The symposium focused on addressing questions and issues within a multidisciplinary framework that covered the topics related to the trends in financial instruments, areas of tension and broader finance frameworks.
April 19, 21-22, 2017
Cornell University, Ithaca, NY
The Cornell Institute for African Development (IAD) in collaboration with the Cornell International Institute for Food, Agriculture and Development (CIIFAD) recently hosted a symposium on the theme of, ‘Mobile Money, Development and Financial Inclusion in Africa.’
The mobile money arena is rapidly growing as a means of expanding financial inclusion across emerging markets. Financial inclusion, the development of novel methods to enable the poor to access financial services, is considered a pre-requisite for driving those populations out of poverty and driving economic growth.
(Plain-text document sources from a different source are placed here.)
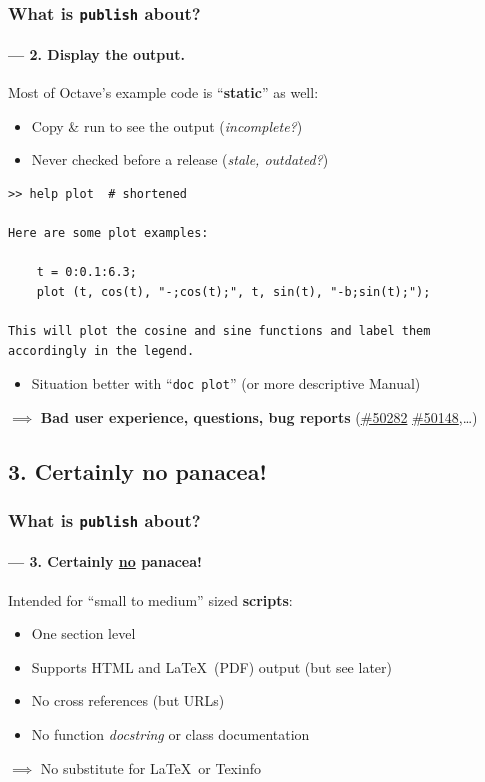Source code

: \documentclass[xcolor=svgnames]{beamer}
\begin{document}
\begin{frame}[fragile]
\frametitle{What is \texttt{publish} about?}
\framesubtitle{--- 2. Display the output.}

Most of Octave's example code is ``\textbf{static}'' as well:
\begin{itemize}
\item Copy \& run to see the output (\textit{incomplete?})
\item Never checked before a release (\textit{stale, outdated?})
\end{itemize}

\begin{lstlisting}[language={}]
>> help plot  # shortened

Here are some plot examples:

    t = 0:0.1:6.3;
    plot (t, cos(t), "-;cos(t);", t, sin(t), "-b;sin(t);");

This will plot the cosine and sine functions and label them
accordingly in the legend.
\end{lstlisting}

\begin{itemize}
\item Situation better with ``\texttt{doc plot}'' (or more descriptive Manual)
\end{itemize}

$\implies$ \textbf{Bad user experience, questions, bug reports}
{\tiny (\href{https://savannah.gnu.org/bugs/index.php?50282}{\#50282}
\href{https://savannah.gnu.org/bugs/index.php?50148}{\#50148},\ldots)}
\end{frame}


\subsection{3. Certainly no panacea!}


\begin{frame}
\frametitle{What is \texttt{publish} about?}
\framesubtitle{--- 3. Certainly \underline{\textbf{no}} panacea!}

Intended for ``small to medium'' sized \textbf{scripts}:
\begin{itemize}\itemsep1em
\item One section level
\item Supports HTML and \LaTeX\ (PDF) output (but see later)
\item No cross references (but URLs)
\item No function \textit{docstring} or class documentation
\end{itemize}

\vfill

$\implies$ No substitute for \LaTeX\ or Texinfo
\end{frame}
\end{document}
The multidimensional relationship between mobile money, financial inclusion and development requires interdisciplinary interrogation that examines a whole range of issues at national, regional and international levels. Issues such as products, services, regulatory structures and economic migration and integration, can have long term impact on economies.
Additionally, it requires an examination of how to better design mobile financial solutions for the poor, ranging from technological capabilities and transactions to more challenging issues like addressing limited literacy and numeracy for consumers. Thus, the symposium will explore all the above issues and the linkages between mobile technology as a tool for facilitating financial inclusion within the frameworks of both development policy and practice for growth in Africa.
Why Mobile Commerce and Financial Inclusion must drive African Development?The new 17 Sustainable Development Goals (SDGs) adopted by world leaders at the United Nations General Assembly on September 25, 2015, with 169 specific targets, aim to facilitate a conversation and action that drive a universal agenda to ensure sustainable development.Financial inclusion is recognized as a major factor inhibiting economic development in Africa. According to C-GAP, current research demonstrates that financial inclusion has benefits to both individuals—at the family or community level–and at the national economy level. CGAP’s evidence shows that access to financial institutions and products can facilitate people’s higher returns on capital, increasing incomes and ultimately affecting economic growth1. Thus, a focus on specific SDGs such as poverty elimination (SDG1), gender equality (SDG5) and industry, innovation and infrastructure (SDG9) within the framework of partnerships (SDG17) at different levels, can have a positive correlation between growth and financial inclusion. However, Africa registers the lowest levels of financial inclusion amongst poor populations globally. Experts estimate that in 2014, adult ownership of mobile phones was approximately 80% in emerging economies, while only 55% had financial accounts. Why is this the trend, when “delivering financial services by mobile phone could benefit billions of people by spurring inclusive growth that adds $3.7 trillion to the GDP of emerging economies within a decade” or the equivalent of 6 percent by 2025?
To truly transform the financial lives of underserved people, mobile money must become a central monetization mechanism, universally available across a range of digital lives. By making mobile money more essential to the financial lives of underserved people, greater financial inclusion, economic development and economic growth can be achieved. Mobile money driven by financial inclusion has already proven that it helps people access products and services that help them in addressing issues relating to health, education, clean water and sanitation, and the environment—ultimately reducing poverty.
The symposium will focus on addressing a wide range of questions and issues within a multidisciplinary framework that covers topics from trends in financial instruments (e.g. mobile money; revolutionary credit/consumer protection; gender/inequalities; alternative lending schemes; trust; etc) to areas of tension (e.g. financial exclusion vs. inclusion) to broader finance frameworks (e.g. universal financial systems; inclusive/responsible finance; etc).
The conference is co-sponsored by the Emerging Markets Program, Dyson School of Agricultural Economics & Management; Institute for Money, Technology and Financial Inclusion (IMTFI); Emerging Markets Institute, Johnson Graduate School of Management; International Programs, College of Agriculture and Life Sciences (IP-CALS) and, the Einaudi Center for International Studies.